§ PROBLEM STATEMENT
Lines that contain "Barat" are to be copied from the material, every one of them.

§ EXTRACTED MATERIAL
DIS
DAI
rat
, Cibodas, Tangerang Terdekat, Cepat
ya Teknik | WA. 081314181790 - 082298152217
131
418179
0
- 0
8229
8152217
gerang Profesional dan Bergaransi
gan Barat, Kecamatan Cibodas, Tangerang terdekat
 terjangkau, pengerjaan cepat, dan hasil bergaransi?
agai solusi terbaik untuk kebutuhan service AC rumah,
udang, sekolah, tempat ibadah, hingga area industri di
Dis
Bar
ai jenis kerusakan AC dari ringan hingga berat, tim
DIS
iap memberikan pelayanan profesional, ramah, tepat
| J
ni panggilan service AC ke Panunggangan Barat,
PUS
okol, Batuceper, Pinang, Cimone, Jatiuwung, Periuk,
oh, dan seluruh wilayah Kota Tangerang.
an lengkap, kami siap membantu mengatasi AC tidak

§ RESULT OF THE EXERCISE
gan Barat, Kecamatan Cibodas, Tangerang terdekat
ni panggilan service AC ke Panunggangan Barat,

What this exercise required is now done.